▶ SET EXERCISE: In the patch review thread below, what must be known before anyone can say whether the problem is a blocker?

▶ TEXT TO READ:

[PATCH] D46283: [AArch64] Set vectorizer-maximize-bandwidth as default true

Fri Jun 1 06:53:51 PDT 2018

rengolin added a comment.

In https://reviews.llvm.org/D46283#1118926, @zatrazz wrote:

> | 401.bzip2 | -2.04 |
> |
>
> I will check if 401.bzip2 slight drop is just noise or something related to this patch, but regardless I do think this change should yield better performance in most scenarios.

We have to be careful, though. In the past we have accepted this kind of scenario as "obviously good" because geomean is better. But that's a fallacy that has brought some pain over the past few years.

While a positive geomean is good, a -2% on bzip will mean someone will be trying to fix that later on, and might just as well undo the "good" changes this patch brings.

This is a never-ending scenario where the overall win is zero (plus or minus something).

I'm not saying we should stop any improvement if we have one bad result, but your bad result is worse than any other is good. This is still worrying, and may mean that the changes bring instability to passes after that (including back-end ones).

> I can only get the maximum throughput when autovectorization do try large vectorization factors. I do try to try optimize the trunc 4 x i32 with a custom LowerTruncStore, but afaiu without either an extra transformation or pass aarch64 backend can't really fuse the high vector instruction (xtn2 in this case) to the maximum throughout.  Something I am investigating is if selecting the largest VF for 'MaximizeVectorBandwidth' is the best strategy or if we should add an architecture hook to enable/disable it.

I believe the fact that LLVM gets this right with the extra flag is a side-effect of how the vectoriser used to work: keep trying until whatever. Very soon this will no longer be the case and the approach for this would probably end up in a VPlan or something.

While I understand the need to get it "faster" on benchmarks, I think we need to look at the bigger picture here.

> For geekbench side I will investigate on PDFRendering, but I really think it is missing vectorization tuning and I am not sure if we should consider it a block.

Until we know more about the reason bzip and PDF are so much worse, there is no way to know if this is a blocker or not.

https://reviews.llvm.org/D46283

▶ RECORDS SHOWN:
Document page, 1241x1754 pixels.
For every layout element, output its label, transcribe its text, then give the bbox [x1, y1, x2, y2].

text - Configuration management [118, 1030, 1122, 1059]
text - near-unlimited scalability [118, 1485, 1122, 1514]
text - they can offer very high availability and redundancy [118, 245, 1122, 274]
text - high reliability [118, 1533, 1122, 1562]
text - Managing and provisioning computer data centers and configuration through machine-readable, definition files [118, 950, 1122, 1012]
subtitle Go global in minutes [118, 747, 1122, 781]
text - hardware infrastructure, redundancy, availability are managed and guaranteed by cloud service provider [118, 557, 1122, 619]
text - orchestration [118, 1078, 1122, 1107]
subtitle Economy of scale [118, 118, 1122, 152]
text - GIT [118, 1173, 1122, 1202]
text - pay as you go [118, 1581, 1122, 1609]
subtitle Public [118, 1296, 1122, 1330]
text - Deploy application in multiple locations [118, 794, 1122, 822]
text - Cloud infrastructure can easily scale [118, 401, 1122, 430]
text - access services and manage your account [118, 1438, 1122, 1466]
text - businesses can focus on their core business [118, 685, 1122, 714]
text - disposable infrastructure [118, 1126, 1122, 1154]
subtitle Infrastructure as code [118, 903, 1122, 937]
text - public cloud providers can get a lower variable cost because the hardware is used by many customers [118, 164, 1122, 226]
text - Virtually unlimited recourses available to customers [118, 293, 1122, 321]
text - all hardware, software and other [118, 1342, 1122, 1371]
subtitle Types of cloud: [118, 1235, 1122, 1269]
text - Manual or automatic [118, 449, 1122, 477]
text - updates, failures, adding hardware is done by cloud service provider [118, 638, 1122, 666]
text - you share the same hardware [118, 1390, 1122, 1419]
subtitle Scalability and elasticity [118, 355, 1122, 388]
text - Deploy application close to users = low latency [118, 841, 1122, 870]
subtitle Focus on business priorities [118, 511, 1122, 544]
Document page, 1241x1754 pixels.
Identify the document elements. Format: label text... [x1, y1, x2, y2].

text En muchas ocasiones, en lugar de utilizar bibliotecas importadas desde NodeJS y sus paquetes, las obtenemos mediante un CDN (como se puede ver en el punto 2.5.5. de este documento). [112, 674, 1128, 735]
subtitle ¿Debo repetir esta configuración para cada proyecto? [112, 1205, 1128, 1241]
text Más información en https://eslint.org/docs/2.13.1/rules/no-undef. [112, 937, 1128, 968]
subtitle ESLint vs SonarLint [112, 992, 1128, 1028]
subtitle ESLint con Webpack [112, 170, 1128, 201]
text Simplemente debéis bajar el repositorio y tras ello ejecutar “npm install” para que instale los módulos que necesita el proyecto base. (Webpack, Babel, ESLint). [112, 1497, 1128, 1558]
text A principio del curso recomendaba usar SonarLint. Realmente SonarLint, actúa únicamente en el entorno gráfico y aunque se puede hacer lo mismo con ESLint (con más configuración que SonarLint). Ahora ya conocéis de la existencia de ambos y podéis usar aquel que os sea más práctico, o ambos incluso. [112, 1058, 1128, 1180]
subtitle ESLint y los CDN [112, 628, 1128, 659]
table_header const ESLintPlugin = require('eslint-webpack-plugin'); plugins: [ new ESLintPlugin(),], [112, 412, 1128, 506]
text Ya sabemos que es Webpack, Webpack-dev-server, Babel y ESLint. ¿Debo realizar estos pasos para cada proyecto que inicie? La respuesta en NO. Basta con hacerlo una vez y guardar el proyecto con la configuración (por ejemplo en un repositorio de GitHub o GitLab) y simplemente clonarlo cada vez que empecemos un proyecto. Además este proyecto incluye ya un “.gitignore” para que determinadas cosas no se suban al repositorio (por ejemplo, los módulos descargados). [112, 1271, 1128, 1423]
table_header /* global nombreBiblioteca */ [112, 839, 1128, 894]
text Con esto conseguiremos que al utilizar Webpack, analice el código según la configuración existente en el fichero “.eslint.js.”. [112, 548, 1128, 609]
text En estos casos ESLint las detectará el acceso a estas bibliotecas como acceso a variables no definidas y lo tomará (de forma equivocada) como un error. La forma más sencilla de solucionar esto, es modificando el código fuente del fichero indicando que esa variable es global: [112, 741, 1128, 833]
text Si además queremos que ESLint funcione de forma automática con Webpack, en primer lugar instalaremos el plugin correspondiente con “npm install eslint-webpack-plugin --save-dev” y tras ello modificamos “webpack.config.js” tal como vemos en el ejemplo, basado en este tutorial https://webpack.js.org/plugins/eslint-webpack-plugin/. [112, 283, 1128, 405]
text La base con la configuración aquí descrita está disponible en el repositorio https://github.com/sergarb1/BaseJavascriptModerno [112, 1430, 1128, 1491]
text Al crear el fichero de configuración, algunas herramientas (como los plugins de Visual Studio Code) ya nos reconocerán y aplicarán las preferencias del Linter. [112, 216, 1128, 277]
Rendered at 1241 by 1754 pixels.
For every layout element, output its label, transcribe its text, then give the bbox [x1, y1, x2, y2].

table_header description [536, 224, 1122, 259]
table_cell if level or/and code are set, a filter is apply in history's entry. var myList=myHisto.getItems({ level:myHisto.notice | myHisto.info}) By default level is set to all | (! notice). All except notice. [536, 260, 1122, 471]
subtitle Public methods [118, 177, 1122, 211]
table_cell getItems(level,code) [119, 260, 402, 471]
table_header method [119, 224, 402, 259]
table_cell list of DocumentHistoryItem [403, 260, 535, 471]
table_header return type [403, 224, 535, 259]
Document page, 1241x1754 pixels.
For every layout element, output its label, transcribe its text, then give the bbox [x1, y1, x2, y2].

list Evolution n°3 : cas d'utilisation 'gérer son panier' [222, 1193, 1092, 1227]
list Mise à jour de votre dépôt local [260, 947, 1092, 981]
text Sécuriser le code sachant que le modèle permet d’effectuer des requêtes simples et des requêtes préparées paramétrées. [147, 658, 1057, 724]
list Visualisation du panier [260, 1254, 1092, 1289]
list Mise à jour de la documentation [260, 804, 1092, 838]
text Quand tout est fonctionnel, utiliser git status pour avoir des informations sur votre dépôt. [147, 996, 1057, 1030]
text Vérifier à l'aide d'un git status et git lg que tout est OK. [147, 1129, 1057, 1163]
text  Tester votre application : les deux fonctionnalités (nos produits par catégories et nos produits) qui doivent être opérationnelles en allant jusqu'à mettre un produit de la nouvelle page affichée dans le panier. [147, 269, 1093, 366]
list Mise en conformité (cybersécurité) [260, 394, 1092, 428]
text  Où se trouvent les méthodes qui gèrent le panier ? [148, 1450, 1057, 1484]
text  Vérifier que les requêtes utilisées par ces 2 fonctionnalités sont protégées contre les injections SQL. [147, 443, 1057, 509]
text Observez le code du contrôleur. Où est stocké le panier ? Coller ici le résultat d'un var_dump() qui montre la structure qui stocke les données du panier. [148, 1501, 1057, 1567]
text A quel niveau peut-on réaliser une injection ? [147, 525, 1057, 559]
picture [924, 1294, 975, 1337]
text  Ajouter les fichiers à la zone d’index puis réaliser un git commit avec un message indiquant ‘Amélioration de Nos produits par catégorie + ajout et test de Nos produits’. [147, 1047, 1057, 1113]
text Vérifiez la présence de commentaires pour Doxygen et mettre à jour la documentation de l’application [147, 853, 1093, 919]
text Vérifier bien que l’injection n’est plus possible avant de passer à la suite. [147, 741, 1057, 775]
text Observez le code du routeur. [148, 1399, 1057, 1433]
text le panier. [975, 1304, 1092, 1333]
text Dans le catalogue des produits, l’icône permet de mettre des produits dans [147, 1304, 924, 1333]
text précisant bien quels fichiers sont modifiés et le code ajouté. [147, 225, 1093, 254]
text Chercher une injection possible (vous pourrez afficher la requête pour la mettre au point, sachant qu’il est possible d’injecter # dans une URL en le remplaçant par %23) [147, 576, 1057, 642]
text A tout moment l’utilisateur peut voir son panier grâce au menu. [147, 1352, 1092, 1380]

▶ WRITTEN RESPONSE: The reason bzip and PDF are so much worse.